WHAT TO PRODUCE — Report all lines of the data below that hold the word "CIRCLE".

EXERCISE DATA —

--*--

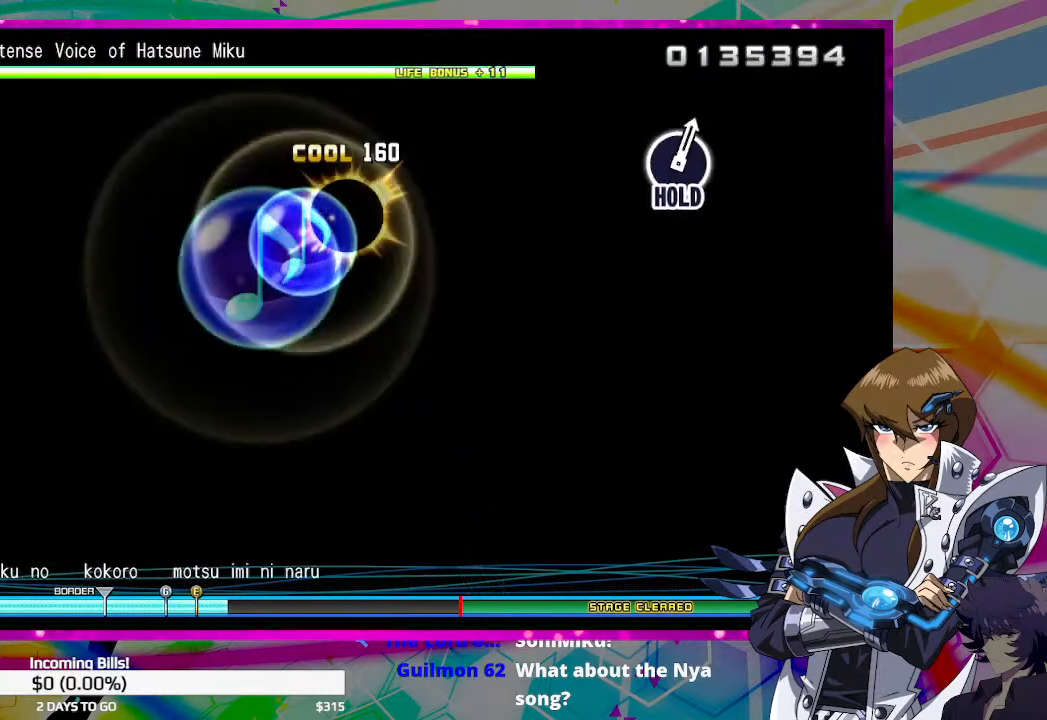
{"buttons": [], "left_stick": "center", "right_stick": "center", "events": [[200, "TRIANGLE", "up"]]}
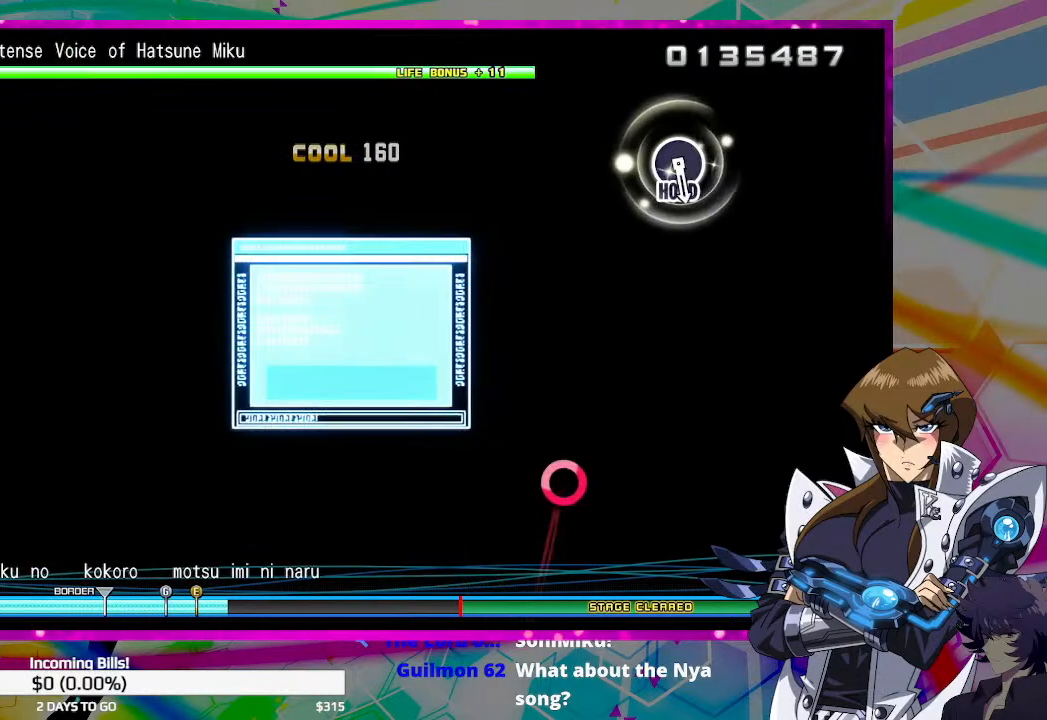
{"buttons": [], "left_stick": "center", "right_stick": "center", "events": []}
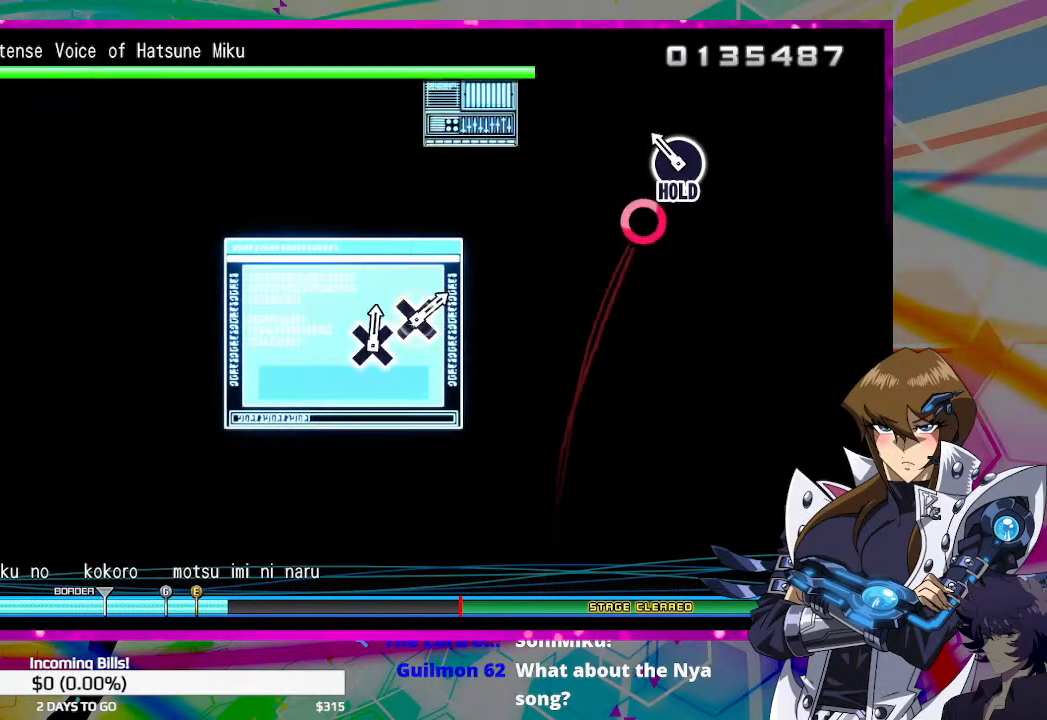
{"buttons": ["CIRCLE"], "left_stick": "center", "right_stick": "center", "events": [[100, "CIRCLE", "down"]]}
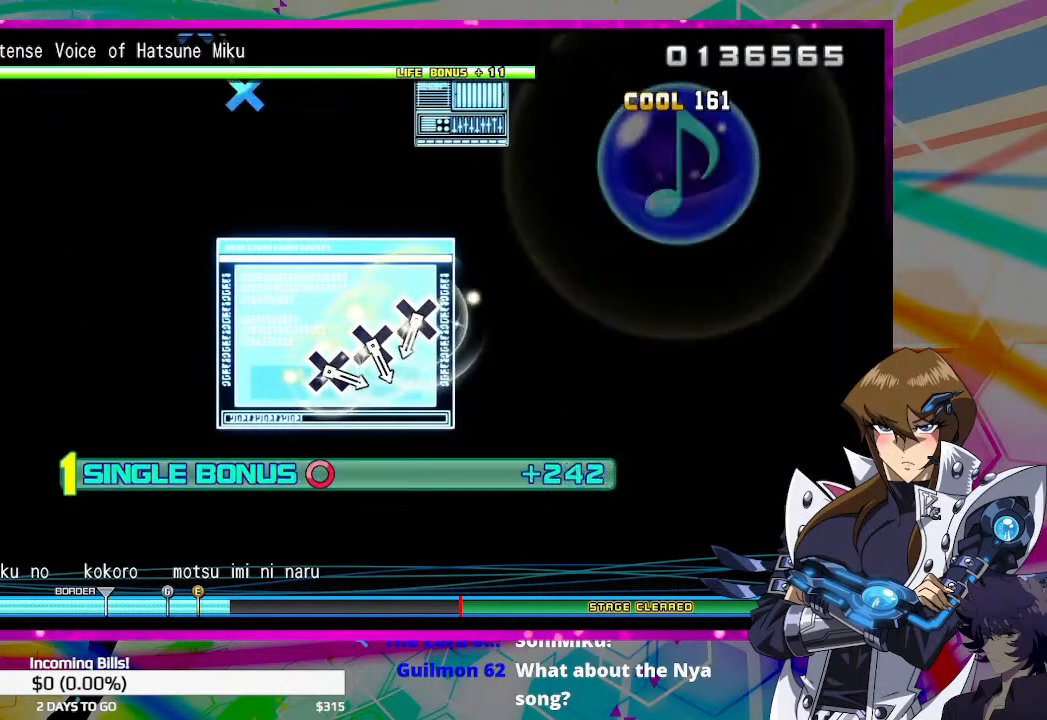
{"buttons": ["CROSS"], "left_stick": "center", "right_stick": "center", "events": [[167, "CIRCLE", "up"], [467, "CROSS", "down"]]}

--*--

WRITTEN ANSWER —
{"buttons": ["CIRCLE"], "left_stick": "center", "right_stick": "center", "events": [[100, "CIRCLE", "down"]]}
{"buttons": ["CROSS"], "left_stick": "center", "right_stick": "center", "events": [[167, "CIRCLE", "up"], [467, "CROSS", "down"]]}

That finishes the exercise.